Birilerine bir şeyler anlatmak isteseniz en çok neyi önemsersiniz?
Hayatı, hayatın çok değerli bir şey olduğunu anlatmaya çalışırım.
Yaptığınız çalışmalardan sonra sizde bu konuda, farkındalıklarda değişim oldu mu?
Tabi, ben bu kitabı yazarken de çok şey öğrendim. Bu konuda 15 senedir seminerler veriyorum. Everest’e çıktığım günden bu yana… İşim bu, para kazandığım iş bu, ama yazmak bambaşka bir şey. Çünkü yazmak için okumanız, araştırmanız, düşünmeniz gerekiyor. Bu kitabı yazarken kendimi epeyce geliştirdim.

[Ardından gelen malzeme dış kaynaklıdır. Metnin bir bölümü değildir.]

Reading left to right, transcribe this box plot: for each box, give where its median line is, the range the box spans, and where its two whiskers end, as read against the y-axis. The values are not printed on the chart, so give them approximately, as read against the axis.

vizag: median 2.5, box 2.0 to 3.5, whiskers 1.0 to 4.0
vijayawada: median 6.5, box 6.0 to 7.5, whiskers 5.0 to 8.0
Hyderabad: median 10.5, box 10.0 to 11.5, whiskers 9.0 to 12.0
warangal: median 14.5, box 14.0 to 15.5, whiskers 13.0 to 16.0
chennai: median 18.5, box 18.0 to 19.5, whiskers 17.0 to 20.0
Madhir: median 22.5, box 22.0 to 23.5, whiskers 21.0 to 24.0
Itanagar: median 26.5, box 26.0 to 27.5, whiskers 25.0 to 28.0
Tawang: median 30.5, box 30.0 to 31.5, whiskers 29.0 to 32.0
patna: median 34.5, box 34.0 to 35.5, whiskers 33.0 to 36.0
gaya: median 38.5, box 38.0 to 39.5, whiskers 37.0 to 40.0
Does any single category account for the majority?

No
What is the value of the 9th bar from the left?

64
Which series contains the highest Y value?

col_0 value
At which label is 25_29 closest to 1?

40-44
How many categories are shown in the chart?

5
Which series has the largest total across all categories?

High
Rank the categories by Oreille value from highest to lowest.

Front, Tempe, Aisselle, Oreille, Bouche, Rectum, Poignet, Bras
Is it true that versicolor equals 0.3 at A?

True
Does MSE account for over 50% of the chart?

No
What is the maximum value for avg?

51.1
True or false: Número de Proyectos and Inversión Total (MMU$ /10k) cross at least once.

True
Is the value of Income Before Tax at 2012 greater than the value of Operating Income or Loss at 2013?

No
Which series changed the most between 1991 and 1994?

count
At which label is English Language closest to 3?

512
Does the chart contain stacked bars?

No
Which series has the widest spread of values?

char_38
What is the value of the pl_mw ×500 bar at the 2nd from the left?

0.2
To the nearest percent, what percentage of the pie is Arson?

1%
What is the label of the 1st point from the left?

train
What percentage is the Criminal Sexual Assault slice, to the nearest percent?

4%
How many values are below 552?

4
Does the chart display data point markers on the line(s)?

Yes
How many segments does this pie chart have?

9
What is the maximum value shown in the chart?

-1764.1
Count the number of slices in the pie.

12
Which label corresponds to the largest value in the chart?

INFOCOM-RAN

Seminer verdiğiniz konular…
Kişisel gelişim, takım çalışması, liderlik, hedef odaklılık, motivasyon, bu kitabın içeriğinde olanlar. AKUT bana kurumsal örgütlenmeyi, örgütlü toplumun ne kadar güçlü olduğunu öğretti. Üniversitede Doğa Sporları Topluluğunun başkanıydım, oradan da çok şey öğrenmiştim. Oradaki deneyimim AKUT’a çok yaradı, Akut’taki deneyimim hayata yaradı, bütün bu yaptığım çalışmalar seminerlere yaradı elbette.